Come to think of it, I guess I’m not being politically correct just by questioning political correctness.

Monday, January 04, 2010

The Dichotomy of Security

We can’t have it both ways:

We want to be safe in our homes and in our everyday lives; but we don’t want to “waste” our free time by joining the neighborhood watch or by calling the police when we see something suspicious.

We want to feel safe in our workplaces, in our offices and parking areas, and we want our business visitors to feel safe and welcome; but we don’t want to have to use an access card or biometric reader to enter our workplaces or parking lots and we don’t want to be surveilled while we work and we don’t want to inconvenience our visitors by having them sign in.

We want to be safe on our streets; but we don’t want “Big Brother” watching us on surveillance cameras or to have police patrols randomly questioning us.

We want good service and low prices at the stores in which we shop; but we don’t want store security personnel watching us on surveillance cameras or following us while we shop.

We want banks to keep our money safe, and to make it available to us at a moment’s notice; but we don’t want to give our fingerprints to make a withdrawal or to have to remember and change our account passwords.

We want to move quickly and easily through airports and we want our flights to be safe; but we don’t want long security checkpoint lines or intrusive body searches or have our bags poked and prodded and inspected by security personnel.

We want to feel safe in our nation and we don’t want terrorists on our shores; but we complain about our taxes and criticize the military for their actions and want to afford terrorist detainees the same rights and protections as we citizens enjoy.

And on and on and on........

In other words – we want to be free and safe, but we want none of the prices that have to be paid to remain that way.

Unfortunately, we can’t have it both ways.

Saturday, January 02, 2010

Security Challenges for 2010 (and beyond)

Based on history and experience, security challenges in 2010 will not diminish – in fact, they will probably grow.

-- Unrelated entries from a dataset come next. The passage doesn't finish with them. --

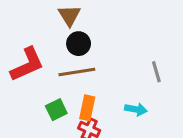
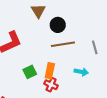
black circle: (79, 44) -> (58, 25), moved
brown line: (77, 72) -> (63, 44), moved

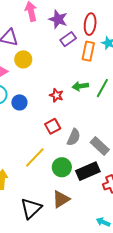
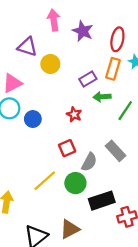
purple rectangle: (68, 39) -> (88, 79), moved
yellow circle: (23, 59) -> (50, 64), moved
green arrow: (80, 86) -> (102, 97), moved
gray rectangle: (100, 146) -> (115, 151), moved
green circle: (62, 167) -> (75, 183), moved

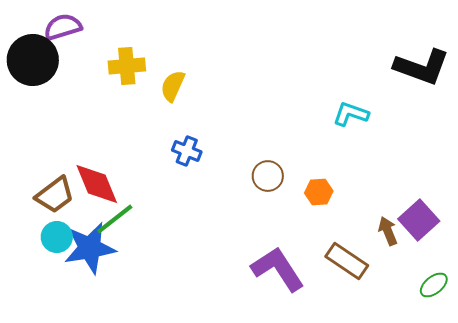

Here is my forecast:

1. The economy will continue to play a big part as related to security challenges. As (or if) the economy strengthens, business will focus on regaining that which was lost (sales, market share, profitability, etc.) and will tend to ignore (or at least overlook) maintaining what it still has. This means that security and loss prevention issues will probably remain overlooked until and unless specific and serious problems arise.

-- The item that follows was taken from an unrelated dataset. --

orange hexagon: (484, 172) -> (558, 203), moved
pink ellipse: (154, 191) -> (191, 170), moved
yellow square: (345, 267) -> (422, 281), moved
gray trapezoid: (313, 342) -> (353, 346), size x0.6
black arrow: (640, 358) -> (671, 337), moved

2. Strong security leadership will continue to erode. Security executives will be so busy focusing on keeping their jobs and covering their posteriors (the two go hand-in-hand) that they will continue to overlook doing what is really necessary to protect the organizations they serve. Political correctness will abound, usually at the expense of truly good security.

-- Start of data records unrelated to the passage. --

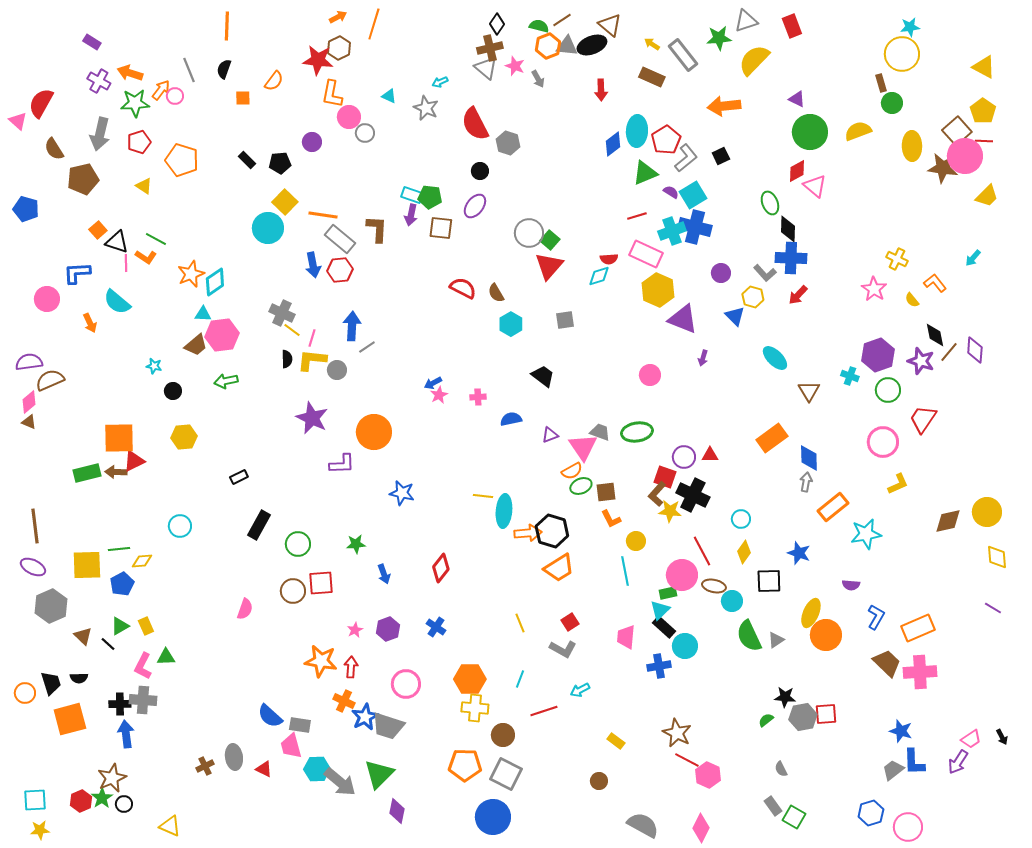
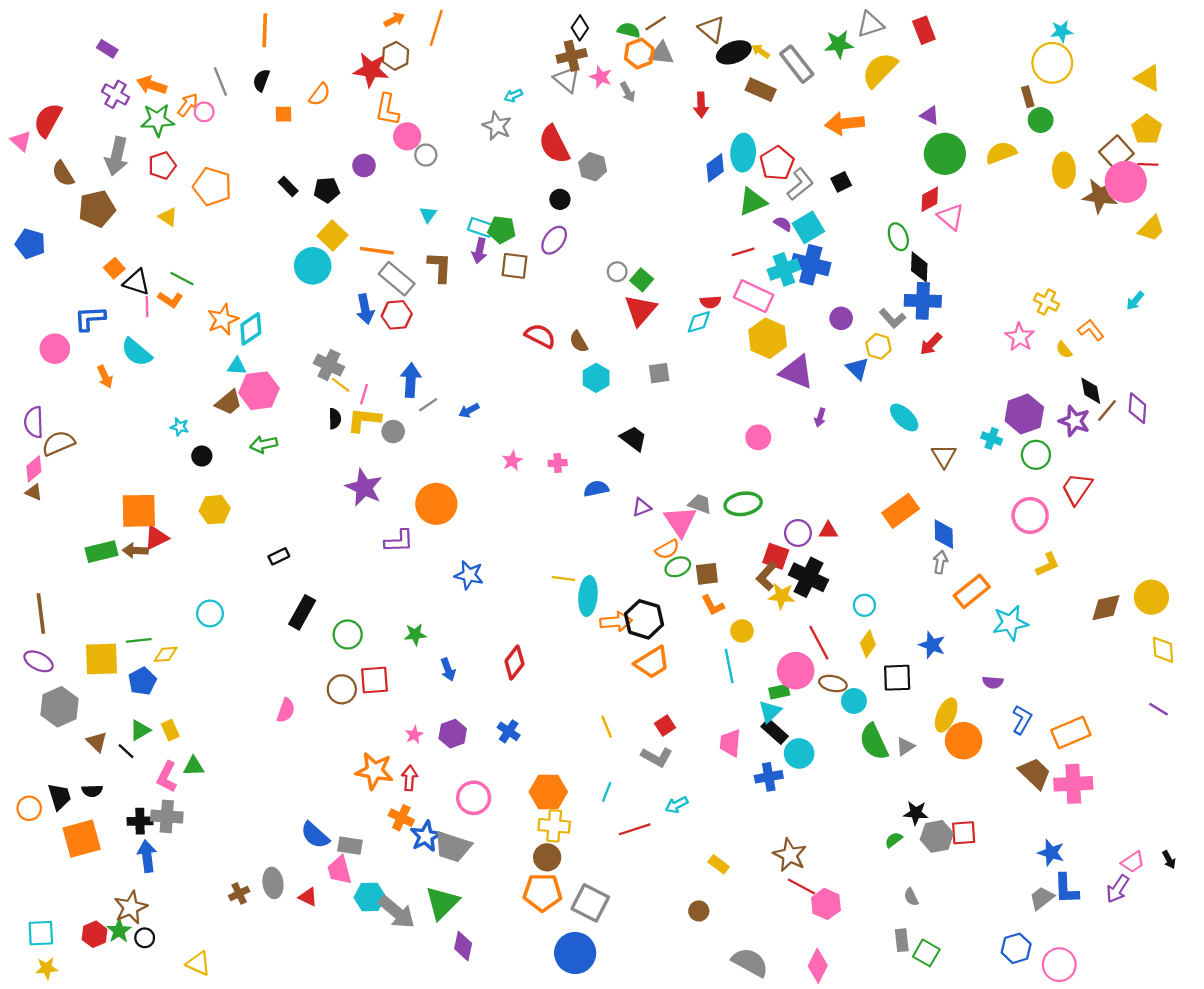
black ellipse: (592, 45) -> (734, 52), moved
cyan triangle: (389, 96) -> (428, 215), moved, turned 42
gray circle: (529, 233) -> (617, 272), size x0.6
purple semicircle: (29, 362) -> (34, 422), turned -84
blue arrow: (433, 383) -> (469, 411), moved
brown circle: (503, 735) -> (547, 857), moved
gray rectangle: (773, 806) -> (902, 940), turned 30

3. Because security is still viewed in many organizations as a necessary evil rather than as a necessary business partner, security functions will remain relegated to lower-level importance and responsibility. This, coupled with #2 above (the erosion of strong security leadership) will continue the seemingly-endless cycle.

4. Because of all of the above, it will be difficult to develop the next generation of competent security leadership. When employees see the difficulties and roadblocks faced by their executives, there is little incentive to aspire to those positions.

So is the future, beginning in 2010, totally bleak? No. These are predictions, not unchangeable destiny. We as both an industry and individual practitioners/professionals must continue to clearly demonstrate and promote the value of our service. We need the few remaining strong leaders to sound the trumpets and beat the drums to show corporate executives that security is part of the fabric that keeps organizations together, healthy and prosperous. We must continue to prove that protecting assets is as important as generating new sales. In short, we must convince our bosses that security is an important, vital and integral part of every business.

The fate of security rests in our own hands. If we practitioners fail in the primary task of the self-promotion of ourselves and our industry, we have no one but ourselves to blame when my predictions become self-fulfilling prophecy.